You can’t compare how a hotel runs its business to an Airbnb. Checking into an Airbnb at 7am, amounts to an extra night.

Even hosts like me, who leave a night prep time blocked, would not consider a 7 am check-in to be anything other than the guest needing to book the previous night. If one of my guests checks out at 3pm (I have a 4pm check out specifically because it suits my market and I have 1 day prep time), I wouldn’t clean that room until the following morning. At this point, because of Covid concerns- I’m not going in there immediately after a guest vacates. So I would clean the room the following morning, and sorry, I’m not getting up at 5 am to clean for a 7am check-in.

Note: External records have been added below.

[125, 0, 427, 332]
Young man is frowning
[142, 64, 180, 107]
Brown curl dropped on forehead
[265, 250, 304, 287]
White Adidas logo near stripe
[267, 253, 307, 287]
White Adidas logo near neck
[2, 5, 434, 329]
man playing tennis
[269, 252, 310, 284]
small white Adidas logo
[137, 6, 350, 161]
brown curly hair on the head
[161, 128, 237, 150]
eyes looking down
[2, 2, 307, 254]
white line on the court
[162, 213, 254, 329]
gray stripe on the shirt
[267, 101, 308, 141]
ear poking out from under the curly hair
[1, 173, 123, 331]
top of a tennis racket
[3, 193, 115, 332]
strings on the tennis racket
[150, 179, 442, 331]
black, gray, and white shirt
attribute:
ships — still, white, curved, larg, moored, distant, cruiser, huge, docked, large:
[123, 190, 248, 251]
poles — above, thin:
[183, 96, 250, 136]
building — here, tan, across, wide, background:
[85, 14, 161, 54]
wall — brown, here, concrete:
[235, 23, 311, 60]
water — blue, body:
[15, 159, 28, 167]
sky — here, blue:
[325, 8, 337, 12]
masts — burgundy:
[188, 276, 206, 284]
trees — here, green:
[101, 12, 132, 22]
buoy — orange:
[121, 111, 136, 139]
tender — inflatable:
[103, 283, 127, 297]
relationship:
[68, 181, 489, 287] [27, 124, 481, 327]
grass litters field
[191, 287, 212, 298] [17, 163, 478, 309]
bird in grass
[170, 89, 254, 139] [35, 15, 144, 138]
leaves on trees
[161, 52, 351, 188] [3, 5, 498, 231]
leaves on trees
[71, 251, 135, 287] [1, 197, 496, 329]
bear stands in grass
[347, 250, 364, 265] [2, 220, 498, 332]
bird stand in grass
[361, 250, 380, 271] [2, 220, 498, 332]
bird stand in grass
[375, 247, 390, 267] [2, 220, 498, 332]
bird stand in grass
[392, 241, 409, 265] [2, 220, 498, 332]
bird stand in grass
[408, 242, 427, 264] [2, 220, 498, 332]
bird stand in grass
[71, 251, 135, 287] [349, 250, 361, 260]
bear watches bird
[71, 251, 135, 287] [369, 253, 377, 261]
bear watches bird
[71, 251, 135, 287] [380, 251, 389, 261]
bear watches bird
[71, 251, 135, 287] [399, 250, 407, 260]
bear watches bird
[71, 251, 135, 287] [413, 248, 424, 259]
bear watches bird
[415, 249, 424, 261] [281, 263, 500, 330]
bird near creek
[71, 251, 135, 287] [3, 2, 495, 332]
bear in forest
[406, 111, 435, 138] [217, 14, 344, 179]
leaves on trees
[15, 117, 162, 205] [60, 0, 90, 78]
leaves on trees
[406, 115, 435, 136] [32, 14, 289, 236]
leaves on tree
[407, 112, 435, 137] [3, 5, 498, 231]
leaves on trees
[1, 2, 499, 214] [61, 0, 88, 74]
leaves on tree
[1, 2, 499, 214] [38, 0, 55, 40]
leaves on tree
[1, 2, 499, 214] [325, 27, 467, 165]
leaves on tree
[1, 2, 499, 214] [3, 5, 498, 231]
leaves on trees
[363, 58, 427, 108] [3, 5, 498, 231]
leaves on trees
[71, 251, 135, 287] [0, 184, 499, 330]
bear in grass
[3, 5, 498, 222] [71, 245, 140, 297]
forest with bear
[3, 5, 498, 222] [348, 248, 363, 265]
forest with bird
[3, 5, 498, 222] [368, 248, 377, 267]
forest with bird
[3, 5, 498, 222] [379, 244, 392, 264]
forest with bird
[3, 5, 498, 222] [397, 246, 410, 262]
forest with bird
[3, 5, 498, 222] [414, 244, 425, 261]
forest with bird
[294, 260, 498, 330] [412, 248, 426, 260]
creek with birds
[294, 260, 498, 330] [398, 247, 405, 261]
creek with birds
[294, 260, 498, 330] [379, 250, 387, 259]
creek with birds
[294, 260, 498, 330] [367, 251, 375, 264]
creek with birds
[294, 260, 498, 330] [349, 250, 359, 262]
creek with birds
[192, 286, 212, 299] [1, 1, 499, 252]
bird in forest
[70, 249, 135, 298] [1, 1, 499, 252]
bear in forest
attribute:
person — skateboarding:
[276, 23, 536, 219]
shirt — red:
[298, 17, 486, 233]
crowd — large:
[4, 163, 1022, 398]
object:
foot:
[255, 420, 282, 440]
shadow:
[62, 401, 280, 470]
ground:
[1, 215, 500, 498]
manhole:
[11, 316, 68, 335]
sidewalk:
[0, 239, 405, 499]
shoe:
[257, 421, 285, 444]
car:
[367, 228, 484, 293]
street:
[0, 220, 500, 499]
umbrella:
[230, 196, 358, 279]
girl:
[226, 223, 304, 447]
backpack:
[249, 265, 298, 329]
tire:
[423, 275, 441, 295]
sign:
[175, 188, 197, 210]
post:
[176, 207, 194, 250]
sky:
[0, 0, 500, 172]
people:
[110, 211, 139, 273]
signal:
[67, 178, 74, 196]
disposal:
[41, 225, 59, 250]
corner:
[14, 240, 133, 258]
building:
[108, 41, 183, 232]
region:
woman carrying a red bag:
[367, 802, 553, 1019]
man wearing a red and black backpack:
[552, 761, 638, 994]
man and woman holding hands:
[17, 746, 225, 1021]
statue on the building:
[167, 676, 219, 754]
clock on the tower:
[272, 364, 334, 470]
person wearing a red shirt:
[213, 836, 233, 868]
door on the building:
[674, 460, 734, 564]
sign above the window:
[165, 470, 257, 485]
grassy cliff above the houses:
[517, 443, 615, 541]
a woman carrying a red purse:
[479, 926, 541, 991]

The only two times I accommodated an early check in was when a guest said her bus was arriving in town at 9am , but she knew that was prior to my 11am check-in, so she’d just find a cafe to hang out in until 11. As she was so respectful, I said no problem, she could check in when she got into town. The other was a guest whose flight had had engine trouble shortly after take-off and turned around. The airline rebooked all passengers on a red-eye, so she was arriving in my town at 8 am. She had totally kept me in the loop about her changed arrival time, so no problem accommodating her, as she was actually supposed to arrive the previous afternoon. I hate getting up early, but I did in that case.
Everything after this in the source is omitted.